Some good critiques of the article came in the form of letters to the editor in a later edition.

You can learn more about the Living Wage movement's history, with an emphasis on the minority aspects, here, including the involvement of a prominent Memphian, Bill Lucy.

Then, there's this Faith & Values editorial from David Waters, in his usual moralising lecture mode. He quotes from a couple of folks (see the article) from "action committes" with the usual-sounding do-good names, linked in an incestuous network that inflates their numbers and reach, to hector us into feeling guilty for our successes and therefore remiss in not seeing that we have government assuage that guilt for us.

Googling around, we learn that the Living Wage Coalition is affliliated with the MidSouth Peace and Justice Center! How about that?

As is the Mid-South Interfaith Network for Economic Justice, and its director, Rev. Rebekah Jordan, mentioned above. Googling those two provided more links than I can follow up here. Click on just the first page to see the way that these groups all interlink, making them seem larger, more supported and more influential than they truly are. For example, the MSINEJ is routinely labelled "a group of area congregations." But we find out that this group numbers only twelve -- which could mean only a few hundred congregants, and even then we don't know how many of them support the MSINEJ. Amazing stuff.

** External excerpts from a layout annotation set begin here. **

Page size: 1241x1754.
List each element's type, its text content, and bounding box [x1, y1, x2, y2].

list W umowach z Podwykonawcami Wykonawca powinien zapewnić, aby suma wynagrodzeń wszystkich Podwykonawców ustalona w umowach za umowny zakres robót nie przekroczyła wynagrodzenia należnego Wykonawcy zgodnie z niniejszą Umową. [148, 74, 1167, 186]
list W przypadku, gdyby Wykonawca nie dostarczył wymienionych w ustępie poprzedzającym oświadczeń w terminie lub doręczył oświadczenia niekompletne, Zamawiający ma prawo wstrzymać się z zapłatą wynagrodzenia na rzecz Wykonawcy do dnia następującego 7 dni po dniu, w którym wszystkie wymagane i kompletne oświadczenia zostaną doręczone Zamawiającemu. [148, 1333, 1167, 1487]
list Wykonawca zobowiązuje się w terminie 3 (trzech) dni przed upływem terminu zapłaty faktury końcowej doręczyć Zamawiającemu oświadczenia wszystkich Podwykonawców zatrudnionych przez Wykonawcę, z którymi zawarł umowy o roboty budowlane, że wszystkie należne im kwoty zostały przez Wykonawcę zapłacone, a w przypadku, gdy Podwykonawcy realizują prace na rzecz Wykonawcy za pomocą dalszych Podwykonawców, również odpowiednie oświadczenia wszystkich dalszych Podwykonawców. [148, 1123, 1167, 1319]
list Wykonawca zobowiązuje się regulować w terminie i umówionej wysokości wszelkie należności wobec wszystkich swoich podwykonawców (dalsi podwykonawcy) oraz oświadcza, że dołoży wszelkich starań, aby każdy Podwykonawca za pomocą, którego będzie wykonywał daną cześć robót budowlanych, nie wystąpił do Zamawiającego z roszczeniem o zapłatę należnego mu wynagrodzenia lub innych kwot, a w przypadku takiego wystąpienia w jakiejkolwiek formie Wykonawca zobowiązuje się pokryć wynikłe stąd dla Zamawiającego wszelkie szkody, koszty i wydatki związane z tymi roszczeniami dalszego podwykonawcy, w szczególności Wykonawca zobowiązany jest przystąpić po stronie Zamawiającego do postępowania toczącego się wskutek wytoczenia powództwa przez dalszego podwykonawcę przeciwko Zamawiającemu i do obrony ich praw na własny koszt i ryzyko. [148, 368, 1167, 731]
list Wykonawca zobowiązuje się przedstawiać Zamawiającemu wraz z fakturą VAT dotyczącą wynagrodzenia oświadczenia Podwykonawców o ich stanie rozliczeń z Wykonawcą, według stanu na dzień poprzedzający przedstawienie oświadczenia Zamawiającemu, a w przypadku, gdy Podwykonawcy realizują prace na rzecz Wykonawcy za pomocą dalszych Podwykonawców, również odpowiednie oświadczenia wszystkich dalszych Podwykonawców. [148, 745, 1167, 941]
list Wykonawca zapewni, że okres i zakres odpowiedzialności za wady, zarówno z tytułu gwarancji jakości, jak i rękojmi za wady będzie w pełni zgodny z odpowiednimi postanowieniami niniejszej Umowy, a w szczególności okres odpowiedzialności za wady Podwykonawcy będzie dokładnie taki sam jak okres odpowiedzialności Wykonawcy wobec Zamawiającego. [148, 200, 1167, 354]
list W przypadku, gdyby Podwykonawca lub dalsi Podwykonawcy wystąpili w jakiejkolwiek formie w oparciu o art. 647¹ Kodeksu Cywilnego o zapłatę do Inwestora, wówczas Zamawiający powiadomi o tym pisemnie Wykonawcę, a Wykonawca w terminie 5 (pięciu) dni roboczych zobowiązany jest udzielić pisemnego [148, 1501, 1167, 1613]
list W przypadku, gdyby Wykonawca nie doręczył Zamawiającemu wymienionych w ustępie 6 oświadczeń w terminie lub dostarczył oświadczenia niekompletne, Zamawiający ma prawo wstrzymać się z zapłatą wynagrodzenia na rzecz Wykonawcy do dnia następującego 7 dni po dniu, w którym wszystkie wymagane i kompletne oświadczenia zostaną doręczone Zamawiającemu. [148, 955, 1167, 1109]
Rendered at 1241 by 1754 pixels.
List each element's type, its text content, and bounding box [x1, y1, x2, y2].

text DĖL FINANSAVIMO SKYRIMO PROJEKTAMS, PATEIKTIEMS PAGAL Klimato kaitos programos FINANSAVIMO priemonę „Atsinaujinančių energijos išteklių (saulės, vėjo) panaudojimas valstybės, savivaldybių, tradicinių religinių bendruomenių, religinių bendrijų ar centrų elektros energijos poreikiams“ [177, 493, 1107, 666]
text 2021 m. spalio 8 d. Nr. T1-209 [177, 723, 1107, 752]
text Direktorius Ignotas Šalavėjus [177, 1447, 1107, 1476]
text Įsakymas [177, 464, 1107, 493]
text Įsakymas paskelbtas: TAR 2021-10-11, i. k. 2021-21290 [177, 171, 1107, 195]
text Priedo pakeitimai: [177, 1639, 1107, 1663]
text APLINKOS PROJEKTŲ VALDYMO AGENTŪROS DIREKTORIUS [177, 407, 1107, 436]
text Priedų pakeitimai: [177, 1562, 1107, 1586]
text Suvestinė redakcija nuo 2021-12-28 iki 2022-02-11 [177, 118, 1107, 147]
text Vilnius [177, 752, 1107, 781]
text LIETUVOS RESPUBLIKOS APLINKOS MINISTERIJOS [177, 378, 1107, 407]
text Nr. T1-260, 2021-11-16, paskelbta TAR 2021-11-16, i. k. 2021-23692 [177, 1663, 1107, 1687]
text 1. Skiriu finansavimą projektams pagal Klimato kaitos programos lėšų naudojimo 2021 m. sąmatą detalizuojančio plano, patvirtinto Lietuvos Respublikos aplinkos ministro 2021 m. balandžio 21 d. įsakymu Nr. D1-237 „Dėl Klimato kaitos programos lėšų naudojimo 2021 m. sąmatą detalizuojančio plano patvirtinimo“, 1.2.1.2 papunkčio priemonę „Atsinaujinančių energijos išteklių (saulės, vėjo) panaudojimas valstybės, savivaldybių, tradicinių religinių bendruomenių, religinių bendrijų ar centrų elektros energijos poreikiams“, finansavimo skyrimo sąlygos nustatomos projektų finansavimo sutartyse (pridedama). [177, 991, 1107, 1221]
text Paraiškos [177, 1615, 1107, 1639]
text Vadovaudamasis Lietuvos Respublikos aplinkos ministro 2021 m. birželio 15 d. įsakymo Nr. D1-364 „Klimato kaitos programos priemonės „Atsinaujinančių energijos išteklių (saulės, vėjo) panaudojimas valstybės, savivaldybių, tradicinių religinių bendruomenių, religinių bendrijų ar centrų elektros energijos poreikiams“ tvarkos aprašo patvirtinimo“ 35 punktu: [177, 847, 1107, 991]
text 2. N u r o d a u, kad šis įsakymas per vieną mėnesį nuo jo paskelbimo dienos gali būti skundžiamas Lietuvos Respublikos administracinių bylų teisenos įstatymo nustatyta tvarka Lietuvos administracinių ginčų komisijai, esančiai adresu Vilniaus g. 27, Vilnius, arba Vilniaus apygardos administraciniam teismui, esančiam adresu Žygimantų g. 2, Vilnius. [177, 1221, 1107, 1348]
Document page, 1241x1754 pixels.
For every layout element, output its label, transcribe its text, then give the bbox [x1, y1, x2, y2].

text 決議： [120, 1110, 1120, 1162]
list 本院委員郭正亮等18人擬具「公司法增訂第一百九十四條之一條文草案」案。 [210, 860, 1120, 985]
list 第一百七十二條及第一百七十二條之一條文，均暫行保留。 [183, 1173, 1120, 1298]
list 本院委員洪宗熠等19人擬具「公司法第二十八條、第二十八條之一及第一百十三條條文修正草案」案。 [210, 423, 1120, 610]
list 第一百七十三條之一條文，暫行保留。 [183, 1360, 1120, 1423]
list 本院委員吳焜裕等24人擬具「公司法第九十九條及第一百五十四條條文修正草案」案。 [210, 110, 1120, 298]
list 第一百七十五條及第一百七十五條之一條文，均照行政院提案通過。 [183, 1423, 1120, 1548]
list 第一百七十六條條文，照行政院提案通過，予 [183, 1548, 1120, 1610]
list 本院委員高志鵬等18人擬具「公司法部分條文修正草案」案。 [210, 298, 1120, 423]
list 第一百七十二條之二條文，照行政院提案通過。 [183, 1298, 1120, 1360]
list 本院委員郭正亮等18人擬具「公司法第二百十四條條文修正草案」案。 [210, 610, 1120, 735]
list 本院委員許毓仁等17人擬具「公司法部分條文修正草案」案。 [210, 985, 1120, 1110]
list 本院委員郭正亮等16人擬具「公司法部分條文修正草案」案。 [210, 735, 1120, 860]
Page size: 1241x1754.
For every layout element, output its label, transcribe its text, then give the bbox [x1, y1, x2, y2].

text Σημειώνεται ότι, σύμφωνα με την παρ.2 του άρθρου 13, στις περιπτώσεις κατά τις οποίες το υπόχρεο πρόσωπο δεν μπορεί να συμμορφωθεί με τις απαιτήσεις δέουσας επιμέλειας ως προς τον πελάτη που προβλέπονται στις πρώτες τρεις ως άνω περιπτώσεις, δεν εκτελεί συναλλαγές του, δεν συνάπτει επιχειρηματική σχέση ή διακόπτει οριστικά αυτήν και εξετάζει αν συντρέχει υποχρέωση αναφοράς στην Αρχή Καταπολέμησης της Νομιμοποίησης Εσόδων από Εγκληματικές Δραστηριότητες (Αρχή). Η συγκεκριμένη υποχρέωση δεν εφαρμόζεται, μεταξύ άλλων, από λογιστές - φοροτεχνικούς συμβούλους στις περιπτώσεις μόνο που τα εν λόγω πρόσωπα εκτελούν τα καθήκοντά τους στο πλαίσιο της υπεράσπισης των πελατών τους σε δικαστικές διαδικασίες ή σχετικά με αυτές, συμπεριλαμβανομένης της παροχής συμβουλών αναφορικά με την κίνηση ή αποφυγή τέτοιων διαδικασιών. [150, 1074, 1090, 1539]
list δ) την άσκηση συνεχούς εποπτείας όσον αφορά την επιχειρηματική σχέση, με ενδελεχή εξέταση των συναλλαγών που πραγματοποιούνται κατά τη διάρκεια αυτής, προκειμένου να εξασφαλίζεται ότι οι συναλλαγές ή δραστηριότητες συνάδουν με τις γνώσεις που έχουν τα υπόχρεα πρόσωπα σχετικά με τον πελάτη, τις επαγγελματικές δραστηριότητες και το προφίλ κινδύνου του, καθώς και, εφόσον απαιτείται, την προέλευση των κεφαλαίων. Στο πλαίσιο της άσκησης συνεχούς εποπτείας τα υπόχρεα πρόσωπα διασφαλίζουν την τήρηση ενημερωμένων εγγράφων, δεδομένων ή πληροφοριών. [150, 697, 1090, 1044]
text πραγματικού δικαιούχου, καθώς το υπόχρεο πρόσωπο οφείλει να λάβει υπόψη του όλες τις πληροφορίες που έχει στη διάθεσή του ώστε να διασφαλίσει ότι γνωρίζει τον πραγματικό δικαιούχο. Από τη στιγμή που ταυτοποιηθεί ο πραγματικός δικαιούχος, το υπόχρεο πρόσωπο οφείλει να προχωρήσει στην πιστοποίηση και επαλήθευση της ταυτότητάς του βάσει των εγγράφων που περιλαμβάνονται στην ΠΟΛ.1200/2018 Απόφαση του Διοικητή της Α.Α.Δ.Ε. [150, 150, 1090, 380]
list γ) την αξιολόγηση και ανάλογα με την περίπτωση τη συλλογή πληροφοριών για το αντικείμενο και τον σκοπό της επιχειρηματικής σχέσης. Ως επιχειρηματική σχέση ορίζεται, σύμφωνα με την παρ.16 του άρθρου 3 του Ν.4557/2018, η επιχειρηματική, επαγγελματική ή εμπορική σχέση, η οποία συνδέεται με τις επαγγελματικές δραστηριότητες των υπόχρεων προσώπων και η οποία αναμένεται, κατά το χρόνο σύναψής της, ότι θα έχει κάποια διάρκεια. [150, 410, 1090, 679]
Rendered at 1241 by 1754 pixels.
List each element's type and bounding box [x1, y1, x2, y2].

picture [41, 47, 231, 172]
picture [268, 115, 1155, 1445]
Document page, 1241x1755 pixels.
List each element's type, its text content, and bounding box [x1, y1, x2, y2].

I will quickly note, though, that they are affiliated with the Immigrant Workers Freedom Ride, which hopes to tour the South and Southwest to bring attention to the plight of illegal workers. Already, they are running into trouble by having illegals on the bus with them.

Yeah, folks enter the country illegally because the crappy jobs we don't want to do, at wages no one would accept, are there for them. Now, well-intended idiots want to raise the wages, meaning even more illegals will be motivated to join them! And it's very, very bigoted and hateful to want to exclude them, to keep them in their own countries, because we're so rich and all, with lots to share. Not that you're going to share it; the government will take it from you to share. Nor can we go to their countries to tell them how to run things better -- and heaven forbid we invade -- because we are evil and hateful capitalists. Capitalists may create lots of money and wealth, but it's bad and we must give it away. It's a good thing.